Recorded data:
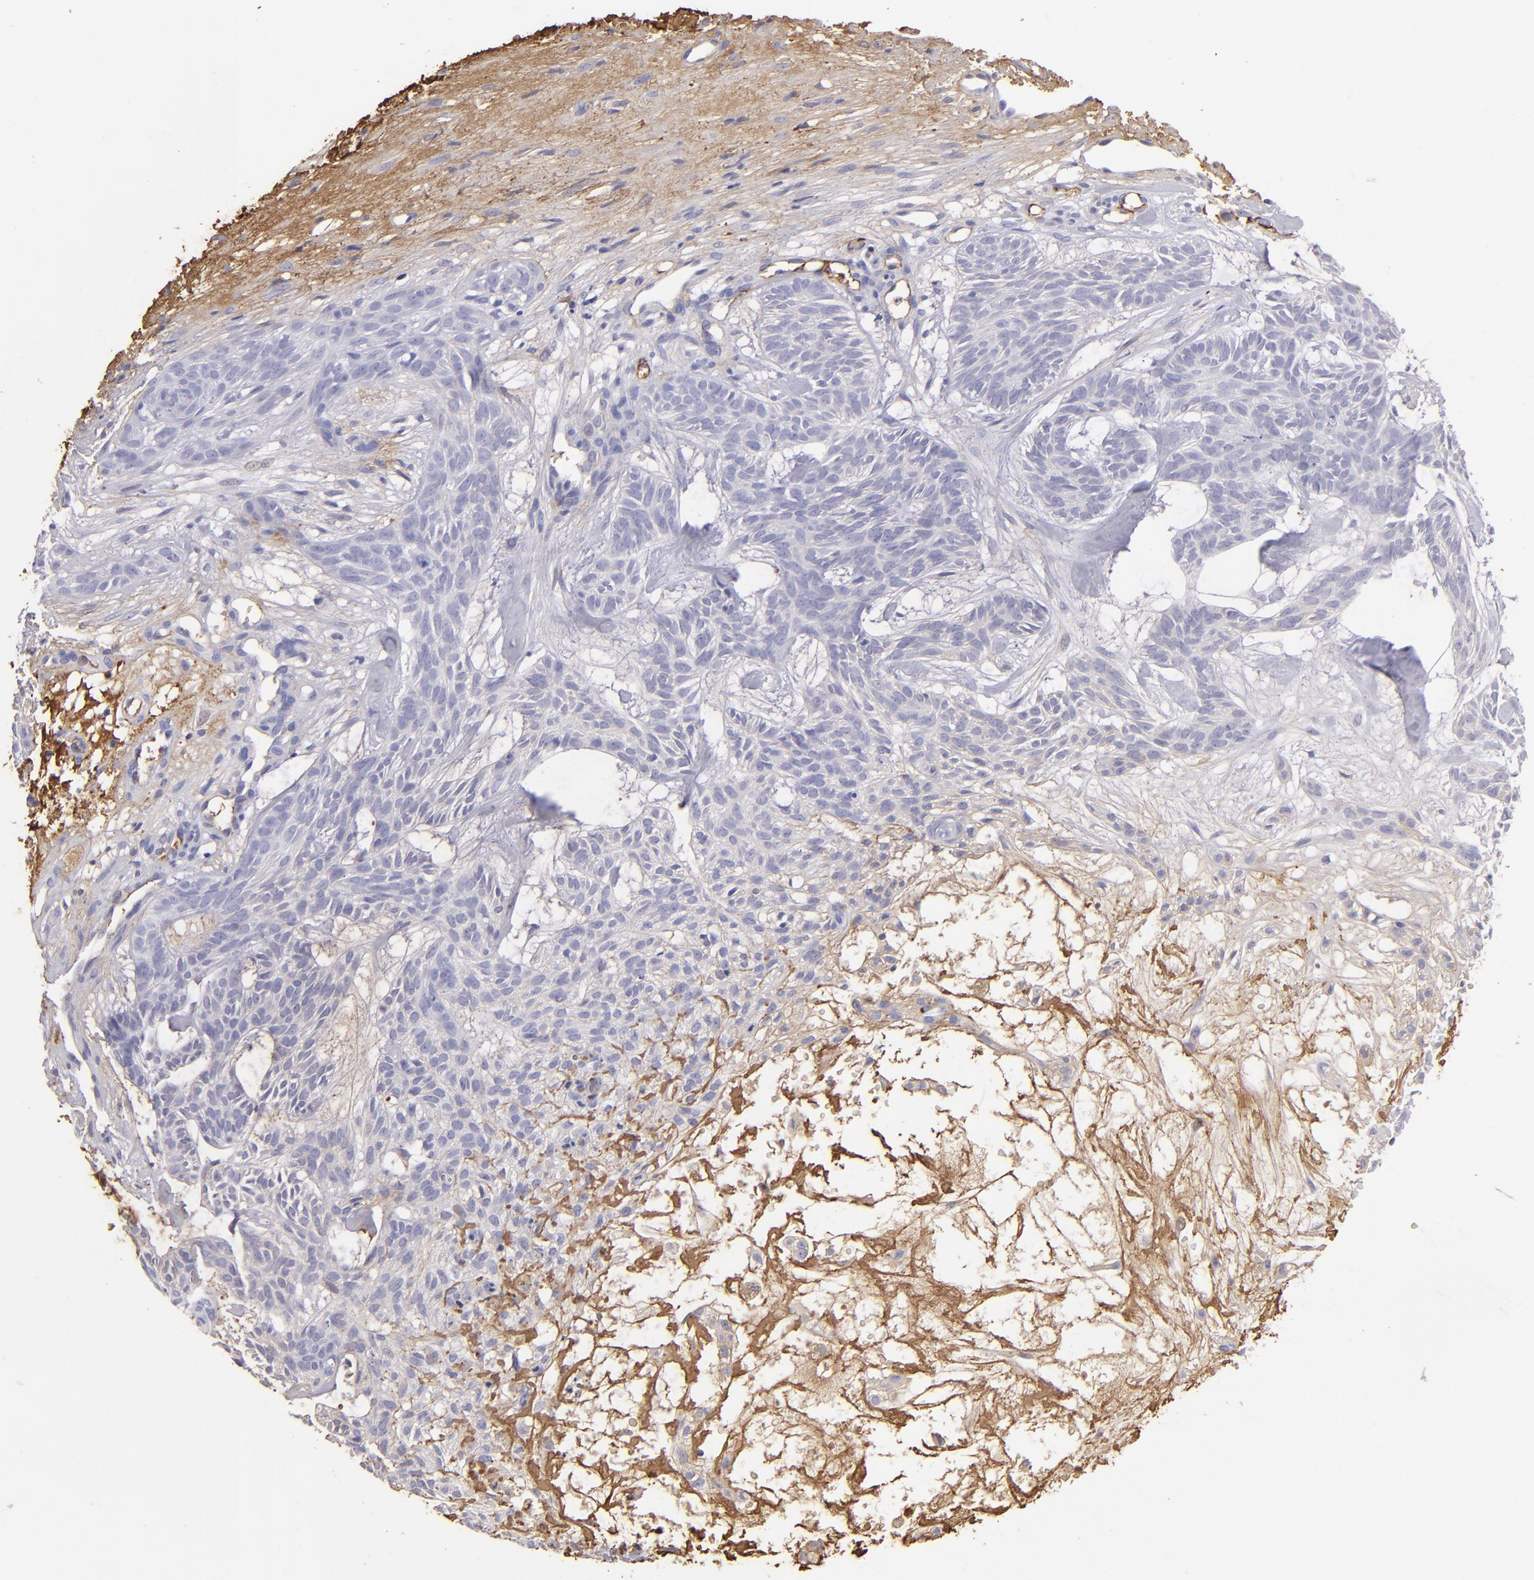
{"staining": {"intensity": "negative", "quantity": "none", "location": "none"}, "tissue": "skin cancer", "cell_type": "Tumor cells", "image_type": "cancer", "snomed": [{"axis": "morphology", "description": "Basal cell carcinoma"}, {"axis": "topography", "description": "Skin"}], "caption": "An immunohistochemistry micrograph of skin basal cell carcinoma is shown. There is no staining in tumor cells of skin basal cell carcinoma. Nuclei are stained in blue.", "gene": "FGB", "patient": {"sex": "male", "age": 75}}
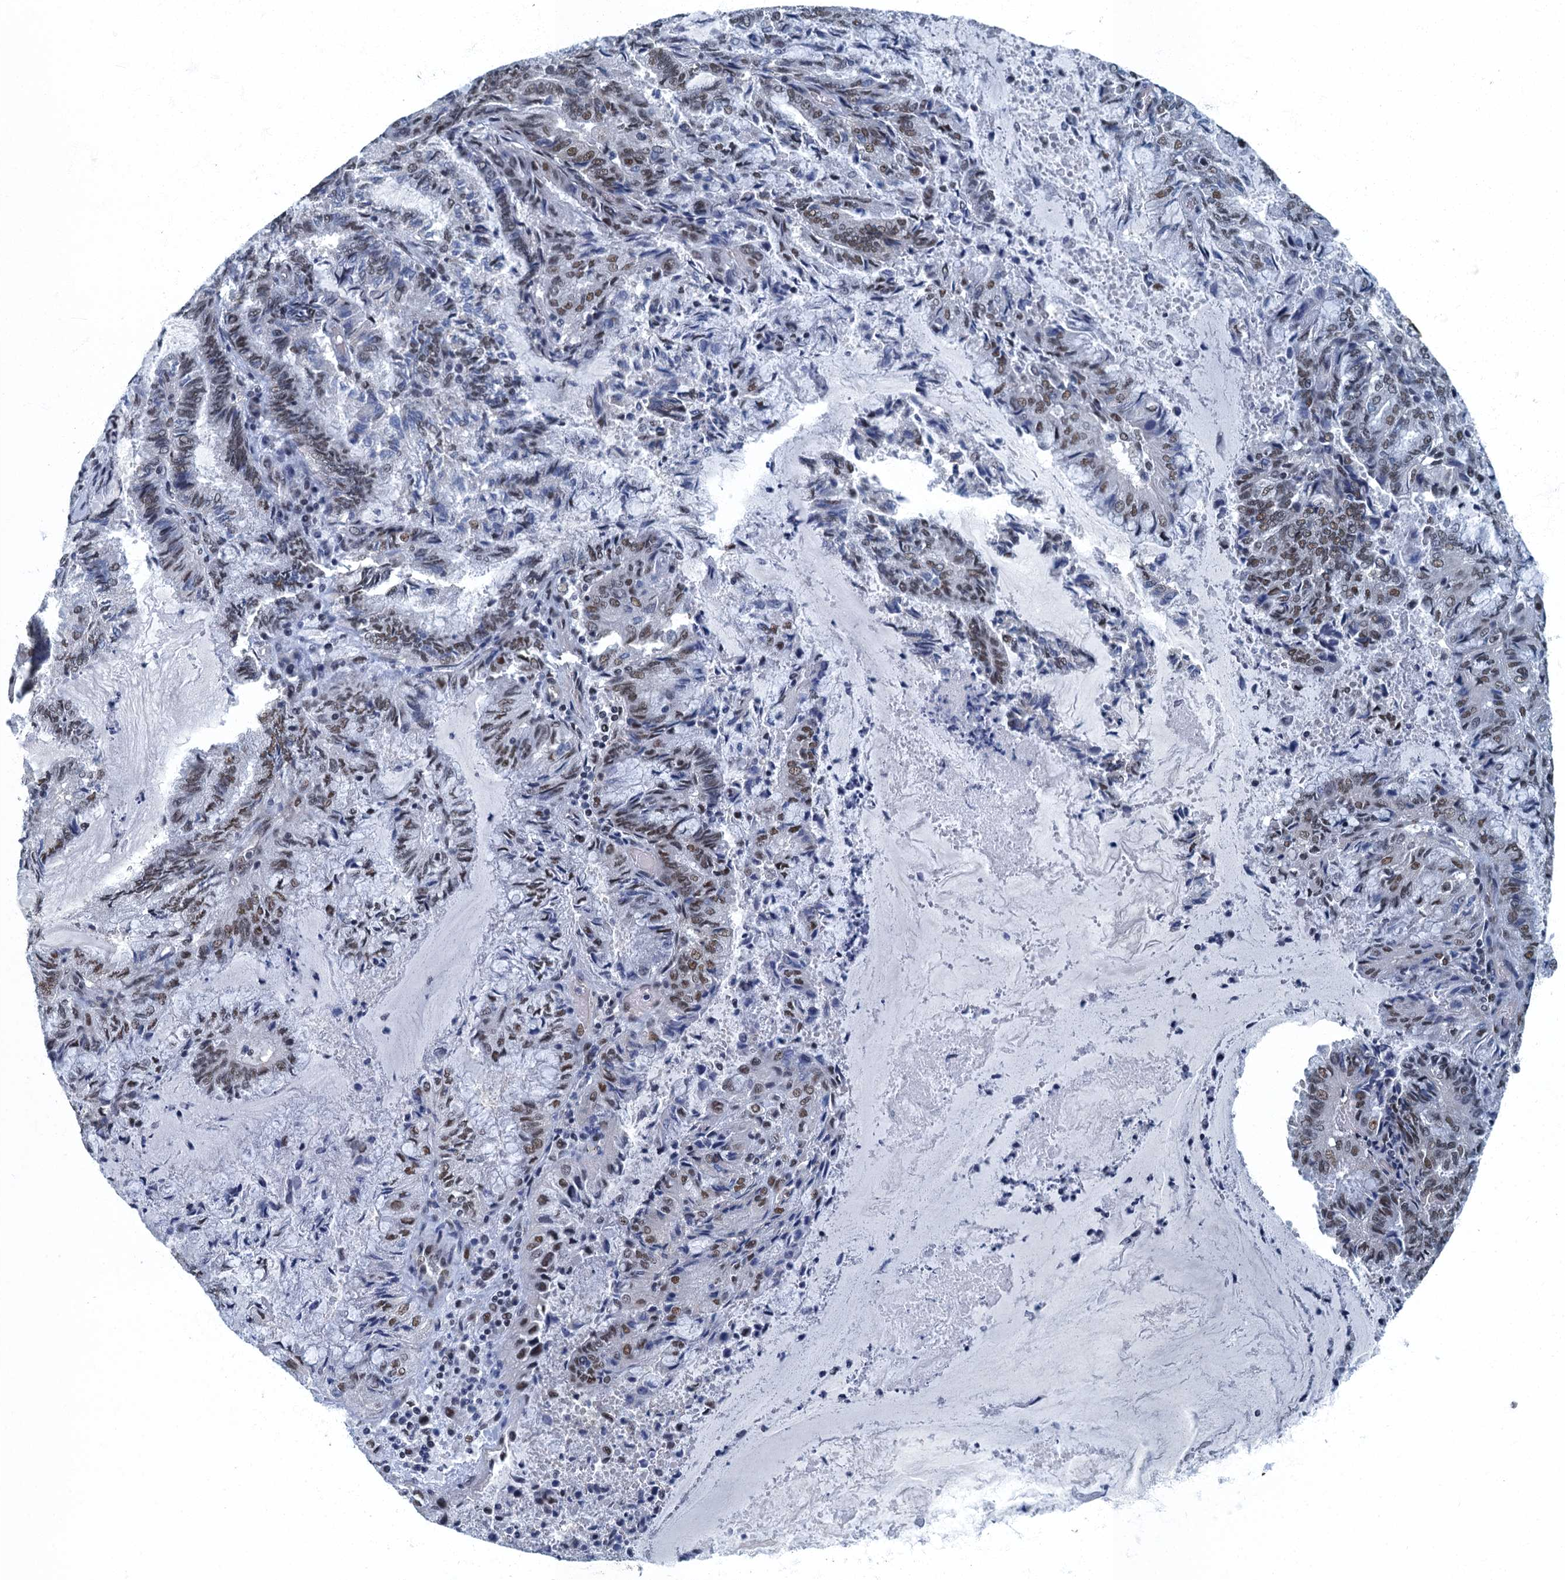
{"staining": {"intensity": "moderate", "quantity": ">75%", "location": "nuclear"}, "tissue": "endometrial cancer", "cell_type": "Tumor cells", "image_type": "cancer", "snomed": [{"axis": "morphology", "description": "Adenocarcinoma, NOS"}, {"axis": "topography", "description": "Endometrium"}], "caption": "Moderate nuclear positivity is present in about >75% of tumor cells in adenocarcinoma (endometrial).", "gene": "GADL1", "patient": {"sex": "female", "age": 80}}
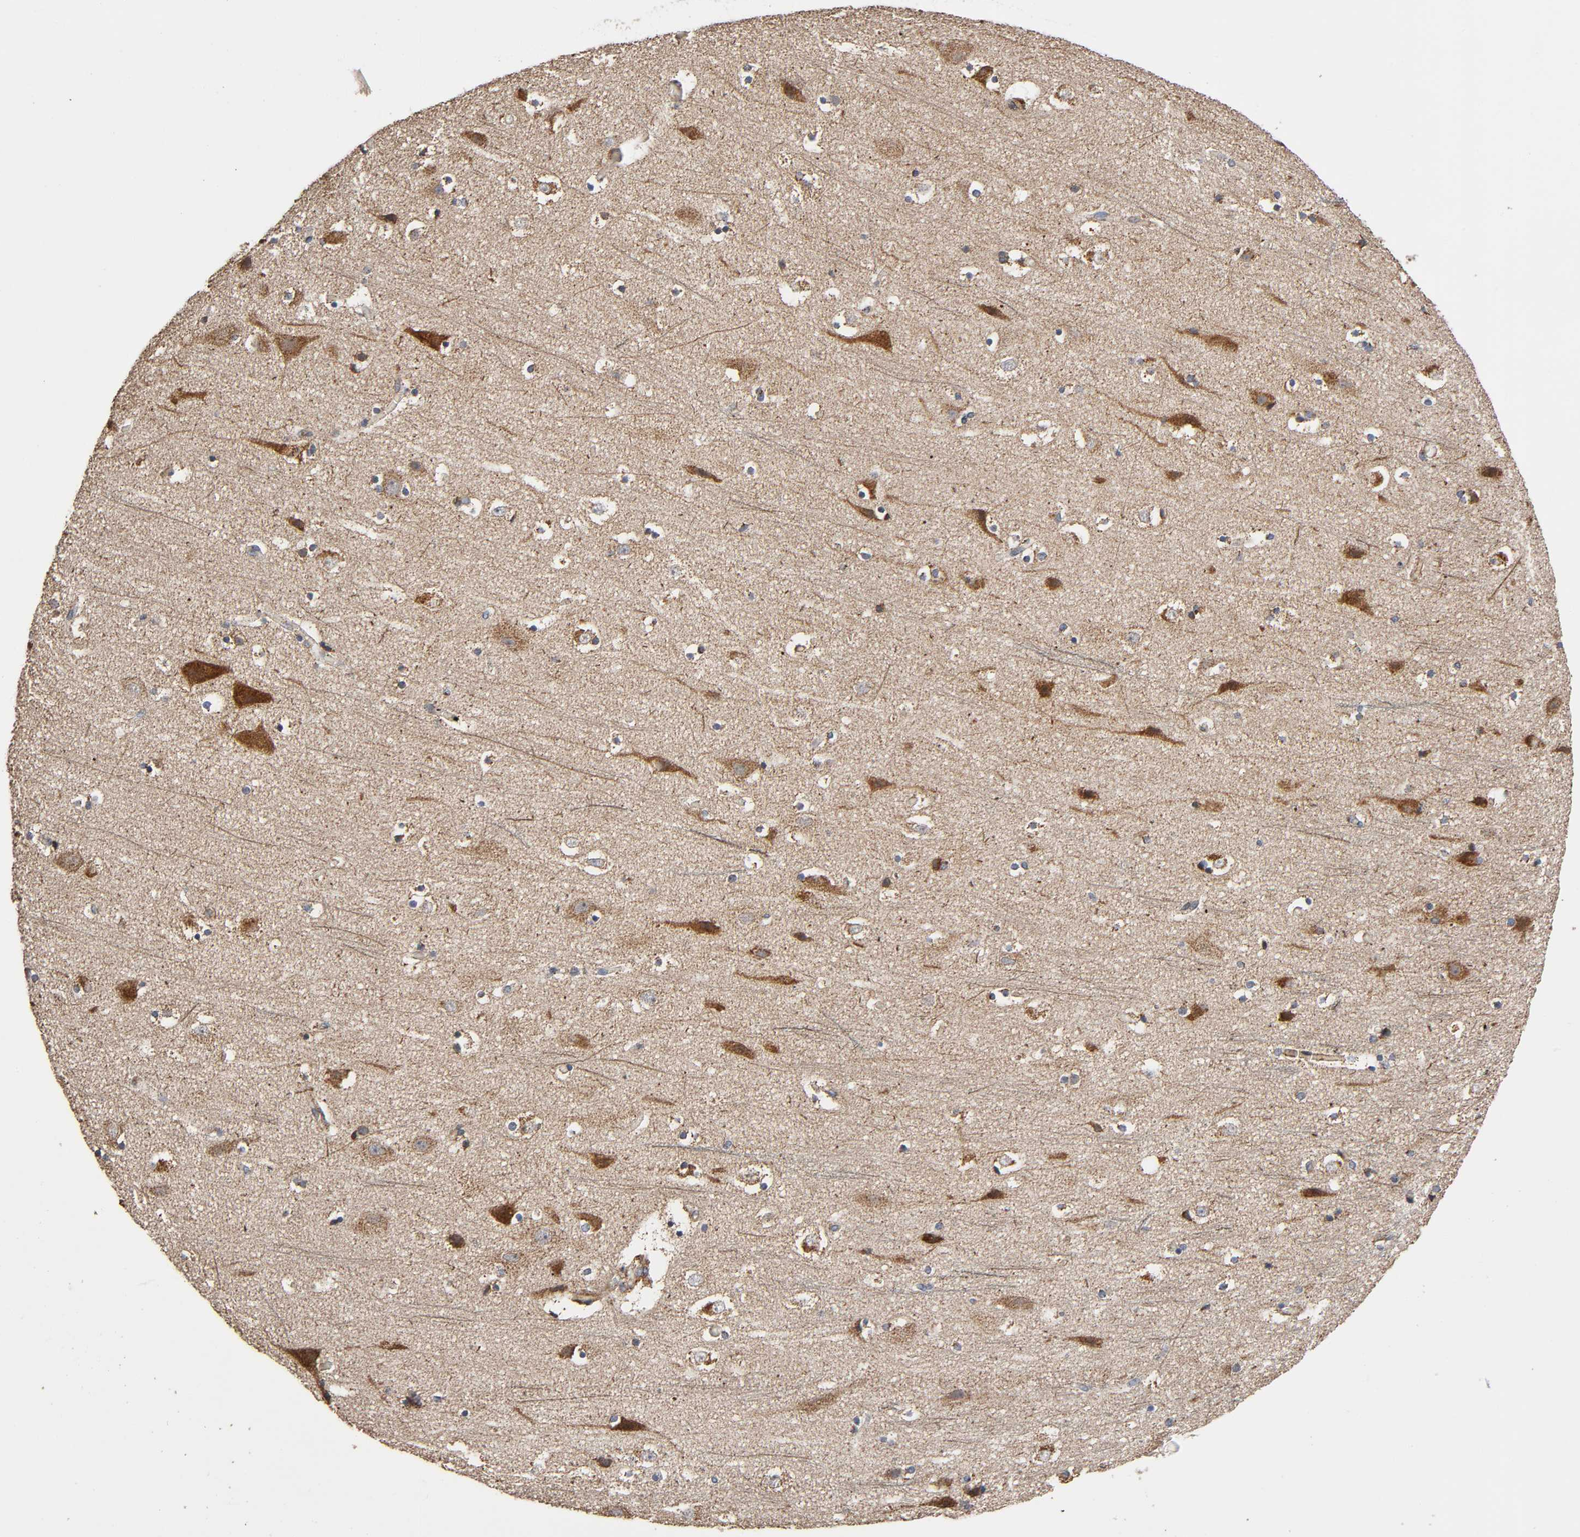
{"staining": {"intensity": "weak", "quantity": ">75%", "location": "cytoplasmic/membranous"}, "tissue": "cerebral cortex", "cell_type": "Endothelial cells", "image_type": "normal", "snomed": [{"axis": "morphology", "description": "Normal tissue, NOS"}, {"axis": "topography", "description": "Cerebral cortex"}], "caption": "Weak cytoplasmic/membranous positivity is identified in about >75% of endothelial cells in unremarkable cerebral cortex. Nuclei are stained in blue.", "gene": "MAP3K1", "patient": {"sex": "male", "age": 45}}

Aim of the task:
Every line in the data above that includes the word "Nuclei" should be copied.

Exercise response:
{"staining": {"intensity": "negative", "quantity": "none", "location": "none"}, "tissue": "skin cancer", "cell_type": "Tumor cells", "image_type": "cancer", "snomed": [{"axis": "morphology", "description": "Basal cell carcinoma"}, {"axis": "topography", "description": "Skin"}], "caption": "An immunohistochemistry micrograph of skin basal cell carcinoma is shown. There is no staining in tumor cells of skin basal cell carcinoma. Nuclei are stained in blue.", "gene": "FGB", "patient": {"sex": "male", "age": 75}}
{"staining": {"intensity": "weak", "quantity": ">75%", "location": "cytoplasmic/membranous"}, "tissue": "cerebral cortex", "cell_type": "Endothelial cells", "image_type": "normal", "snomed": [{"axis": "morphology", "description": "Normal tissue, NOS"}, {"axis": "topography", "description": "Cerebral cortex"}], "caption": "Weak cytoplasmic/membranous positivity is identified in about >75% of endothelial cells in unremarkable cerebral cortex. Nuclei are stained in blue.", "gene": "MAP3K1", "patient": {"sex": "male", "age": 45}}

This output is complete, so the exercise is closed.